Migrants returning home often face significant obstacles in rebuilding their lives.
With the help of the UN, she has started a small business and supports her family.
After her husband left her, Fatima, 49, became the main breadwinner for her four daughters.
Motivated by the desire to ensure a better future for them, she immigrated to Egypt in 2017, taking her two youngest children with her.
“I took it one step at a time, but I always had the mindset of trying to be successful for my daughters,” she says.
“Leaving my older daughters behind was one of the hardest decisions I had to make.” Once in Egypt, Fatima barely managed to get by with short-term jobs, as most employers would not hire her due to her age.
“They told me that she was too old and that she was not in shape, and when my daughter, who was 17 at the time, applied for a job, they told her that she was too young,” says Fatima.
Before the onset of COVID-19, migrants in Egypt and elsewhere were already vulnerable.
This got worse after the pandemic, and Fatima and her daughters struggled to make ends meet.
“We suffered even more and there was no one to help us,” Fatima recalls.
Reintegration assistance provided by the UN Through the Sudanese community in Egypt, Fatima learned about the UN Migration Agency (IOM) Assisted Voluntary Return and Reintegration Program and realized that returning to Sudan was an option.
In June 2021, IOM arranged for the return of Fatima and other Sudanese citizens stranded in Egypt.
After arriving in Sudan, Fatima was one of those who received cash reintegration assistance, which enabled her to meet her needs in the economic and social dimensions of reintegration.

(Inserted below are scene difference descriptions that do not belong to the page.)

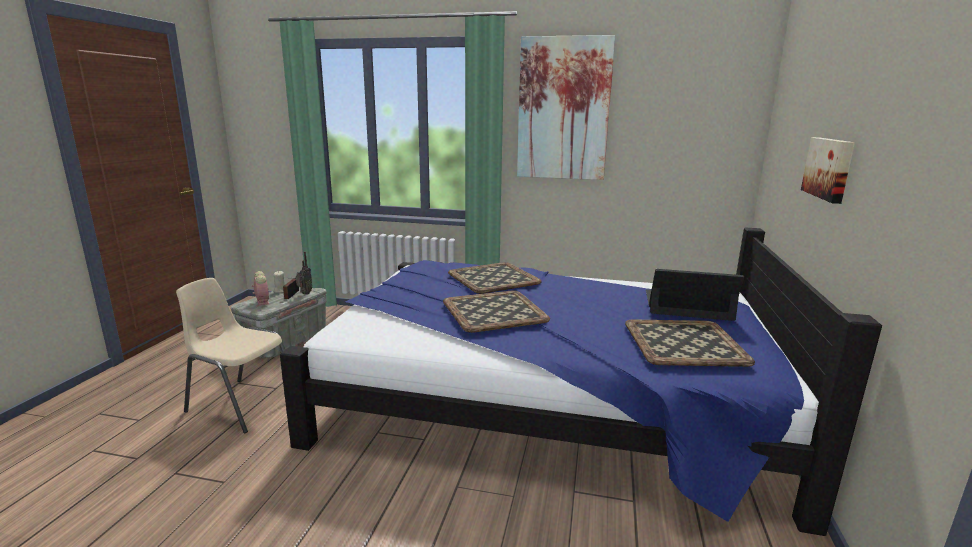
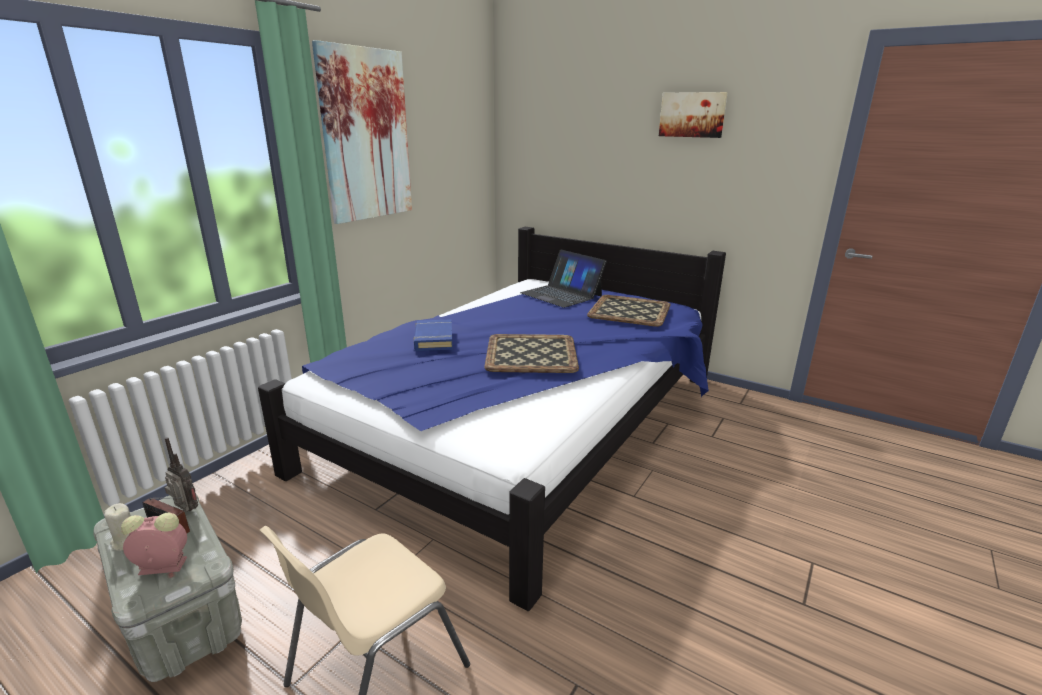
camera: 70 degrees left, 5 degrees up
(492, 278) = (433, 339): tray -> blue book
(687, 305) = (561, 294): laptop -> laptop turned 75 degrees counterclockwise
(829, 168) = (624, 172): picture -> picture (692, 115)

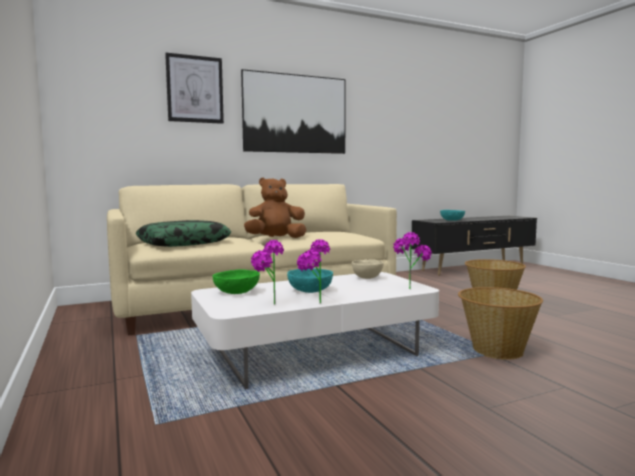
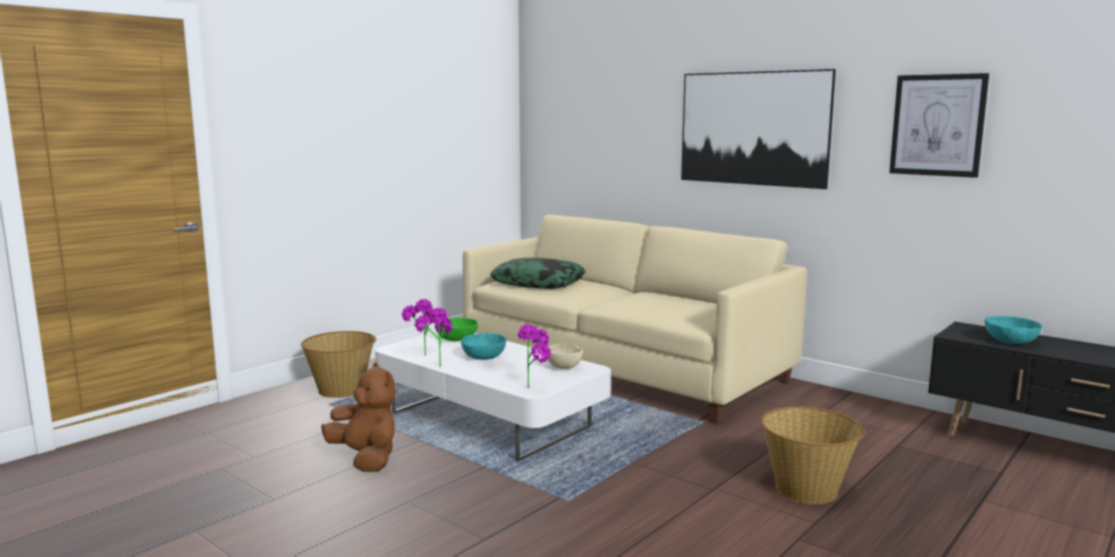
camera: 65 degrees right, 5 degrees up
(195, 89) = (636, 104): picture -> picture (937, 125)
(276, 238) = (614, 299): brown plush toy -> brown plush toy (366, 459)
(497, 350) = (576, 500): basket -> basket (342, 390)

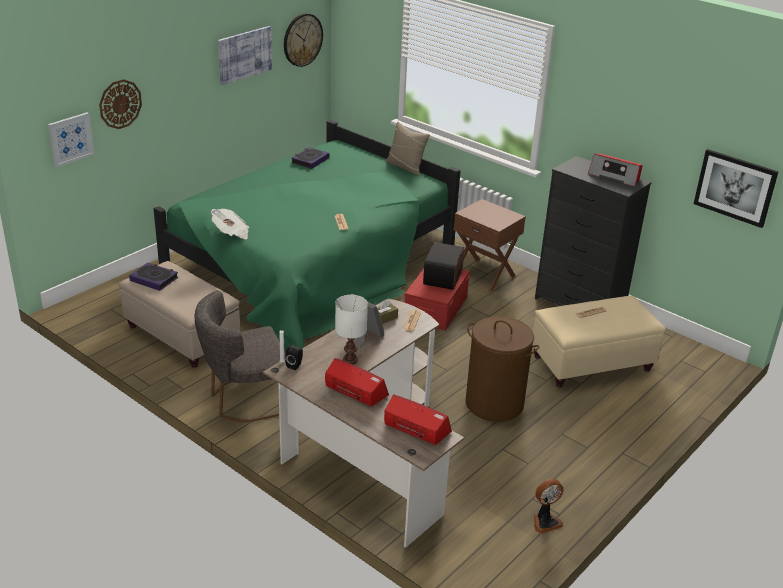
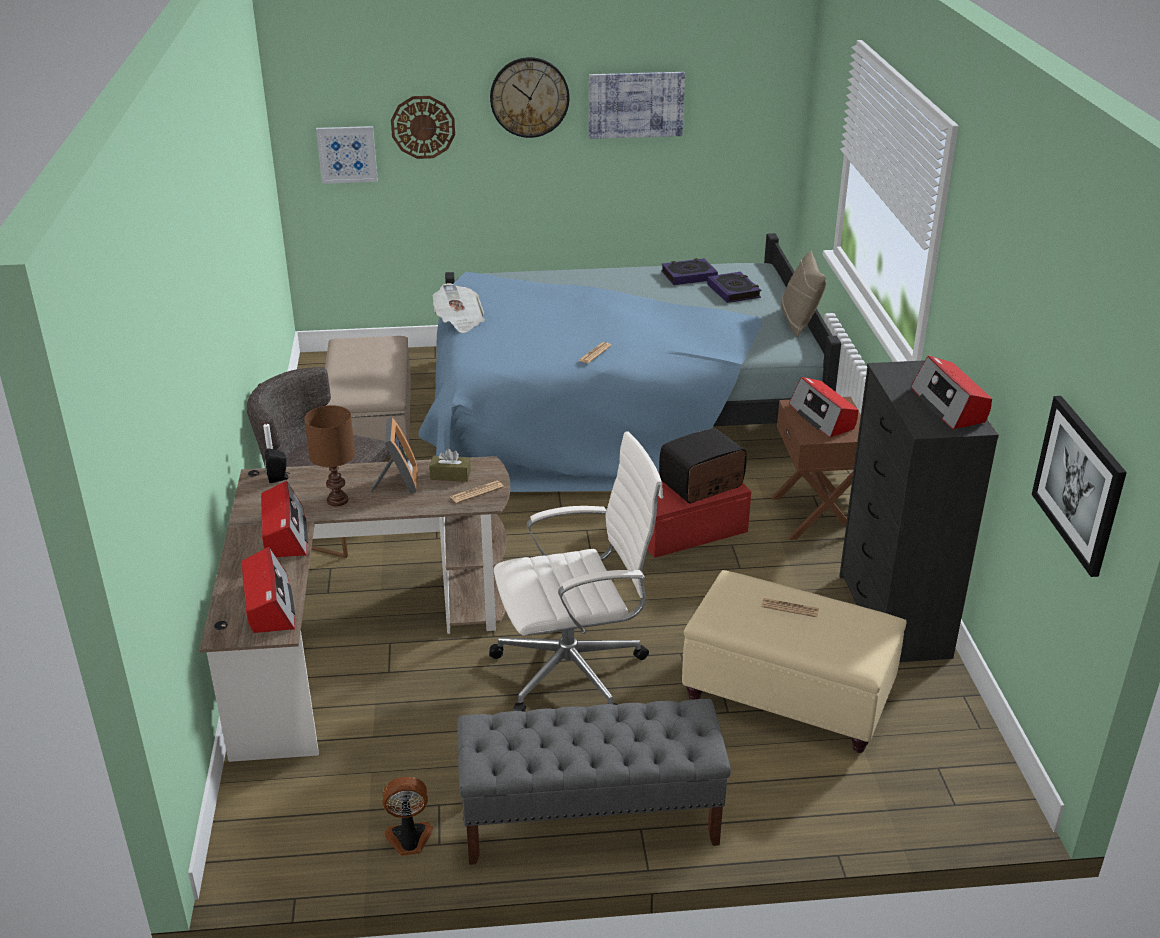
camera: 45 degrees right, 0 degrees up
(154, 279) = (359, 348): book -> book (733, 291)
(302, 39) = (749, 104): wall clock -> wall clock (529, 97)
(312, 265) = (616, 415): green bed -> blue bed
(350, 360) = (337, 501): white table lamp -> brown table lamp
(487, 214) = (822, 417): none -> radio
(494, 403) = (575, 671): brown laundry basket -> white office chair
(545, 521) = (409, 840): fan -> fan turned 150 degrees clockwise
(599, 462) = (589, 820): none -> grey bench

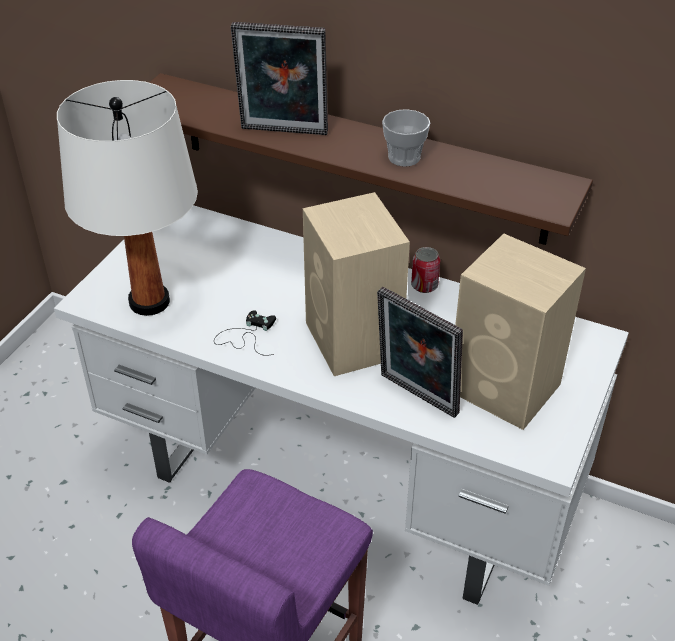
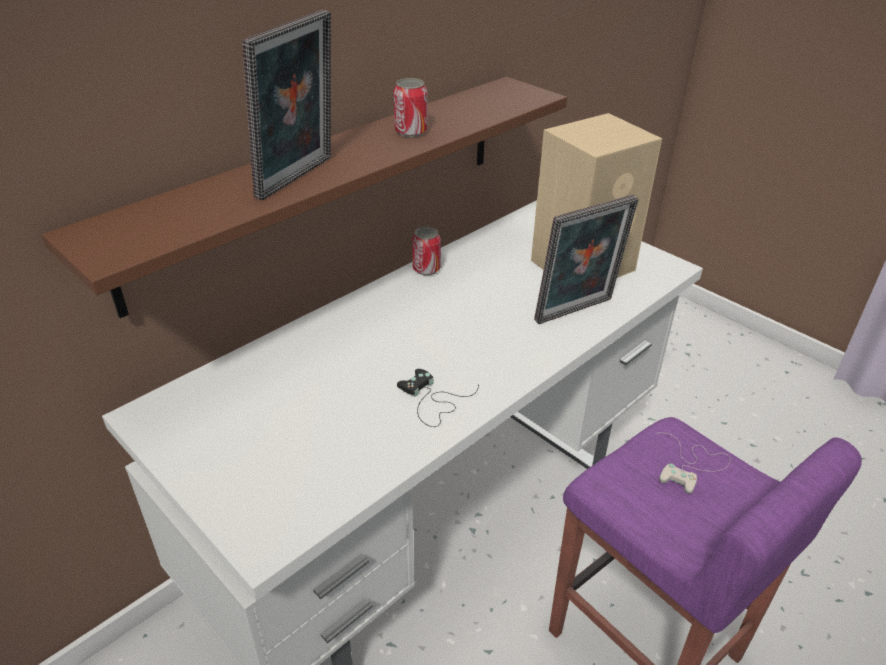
camera: 70 degrees left, 5 degrees down
(150, 302) = (315, 473): white table lamp -> none
(302, 546) = (691, 465): none -> white game controller
(354, 341) = (483, 328): beige speaker -> none
(404, 157) = (411, 131): cup -> can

Sudan continues to face several overlapping challenges, including internal population displacement caused by conflict, climate, and socio-cultural conditions, leading to high levels of food insecurity.
The socioeconomic impact of COVID-19 worsened already rising prices for staple foods, medicines and other basic goods, rising unemployment and falling exports.
A successful businesswoman However, with the help she received from Fatima, she was able to set up a small business.
IOM also helped her enroll in the national health insurance, which covered her and her two daughters, who received support to continue her education through the programme.
Cash assistance provided by IOM Sudan proved to be a quick and flexible way to help her reintegrate.
This method of support allows her and others in her situation to choose which business they want to start.
Fatima had noticed the sale of utensils.
“It took me less than a month to receive assistance, which made me even more determined to start a business of my own,” she says.
She bought some household items at a wholesale market to sell to the women in her community, who soon became her clients.
To further expand her business, Fatima also began selling cooked meals to her neighborhood health center, which lacked a cafeteria for patients and visitors.
“My businesses are doing well,” she says, “and now I can support my daughters.
Going back to Sudan was the best thing I could have done.”